Factors Affecting Self-Care Among Hypertensive Older Adults Dwelling in the Community: A Cross-Sectional Study

DOI: https://doi.org/10.21203/rs.3.rs-453101/v1


Background: Hypertension is a prevalent health problem in older adults, with better outcomes expected through proper self-care. However, little is known about the effects of cognitive function level on self-care in older adults living in the community.

Methods: This cross-sectional study, conducted from October 2019 to January 2020, analyzed the effect of cognitive function on self-care in elderly individuals aged > 65 years with hypertension who visited a local general hospital for the treatment of hypertension. The Korean versions of the Mini-Mental State Examination (K-MMSE) and Montreal Cognitive Assessment (MoCA-K) were used to assess cognitive function. The Hypertension Self-Care Behavior Scale (HBP-SC Behavior Scale) was used to analyze the subjects’ self-care, which was divided into diet behavior and health behavior (except diet). The general characteristics and degrees of self-care of the subjects were analyzed using descriptive statistics, and multiple regression analysis was used to analyze the factors affecting self-care.

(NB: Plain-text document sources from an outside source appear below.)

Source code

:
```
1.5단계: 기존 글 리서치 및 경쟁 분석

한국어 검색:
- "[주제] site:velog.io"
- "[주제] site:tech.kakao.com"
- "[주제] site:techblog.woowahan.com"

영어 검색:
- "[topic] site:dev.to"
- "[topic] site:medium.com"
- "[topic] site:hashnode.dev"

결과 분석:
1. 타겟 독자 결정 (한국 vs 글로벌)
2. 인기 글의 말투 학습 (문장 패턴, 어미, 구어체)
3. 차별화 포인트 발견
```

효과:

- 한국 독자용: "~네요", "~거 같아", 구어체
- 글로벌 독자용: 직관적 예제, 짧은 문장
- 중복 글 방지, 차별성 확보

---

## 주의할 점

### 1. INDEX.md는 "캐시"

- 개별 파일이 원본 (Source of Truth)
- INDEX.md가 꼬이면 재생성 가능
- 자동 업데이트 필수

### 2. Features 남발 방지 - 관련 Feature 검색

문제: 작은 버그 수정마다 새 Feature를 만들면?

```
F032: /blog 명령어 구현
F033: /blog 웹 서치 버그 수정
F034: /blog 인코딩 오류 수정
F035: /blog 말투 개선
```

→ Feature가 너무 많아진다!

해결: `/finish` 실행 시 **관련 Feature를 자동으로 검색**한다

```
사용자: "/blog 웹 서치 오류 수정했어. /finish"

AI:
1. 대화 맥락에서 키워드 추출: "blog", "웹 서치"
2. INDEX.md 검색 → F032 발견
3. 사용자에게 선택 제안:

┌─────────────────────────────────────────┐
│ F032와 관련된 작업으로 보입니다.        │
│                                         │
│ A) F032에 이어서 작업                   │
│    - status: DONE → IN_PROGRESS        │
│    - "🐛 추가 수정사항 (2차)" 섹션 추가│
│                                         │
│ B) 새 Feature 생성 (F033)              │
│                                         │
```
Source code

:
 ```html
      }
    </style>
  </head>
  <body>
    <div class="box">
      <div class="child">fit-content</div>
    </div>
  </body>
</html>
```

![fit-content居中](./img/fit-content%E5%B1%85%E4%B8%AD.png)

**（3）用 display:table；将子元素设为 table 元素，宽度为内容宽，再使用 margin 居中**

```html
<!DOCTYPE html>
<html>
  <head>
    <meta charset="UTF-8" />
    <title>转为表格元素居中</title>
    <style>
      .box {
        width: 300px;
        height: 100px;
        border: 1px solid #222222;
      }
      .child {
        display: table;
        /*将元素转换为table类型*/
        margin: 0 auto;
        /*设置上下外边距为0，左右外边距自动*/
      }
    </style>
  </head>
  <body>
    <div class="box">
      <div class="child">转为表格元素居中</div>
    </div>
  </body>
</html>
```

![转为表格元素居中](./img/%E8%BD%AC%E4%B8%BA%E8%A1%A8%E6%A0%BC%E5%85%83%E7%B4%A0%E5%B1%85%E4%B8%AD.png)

Results: Factors influencing HBP-SC diet behavior scores were religion (β =.27, SE = 0.69, p =.007) and MoCA-K scores (β =.31, SE = 0.08, p = .002). HBP-SC health behavior (except diet) scores were associated with comorbidities (β = −.20, SE = 0.60, p = .032), and the power of the model was 20%. However, there were no variables that significantly affected the total HBP-SC score, which included the diet behavior and health behavior (except diet) scores.

Conclusions: Although there was no significant factor influencing the total HBP-SC score, religion, MoCA-K scores, and comorbidities were factors influencing diet behavior and health behavior (except diet). Therefore, tailored education takes into account religion, MoCA-K domains, and comorbidities is necessary to promote self-care in hypertensive older adults.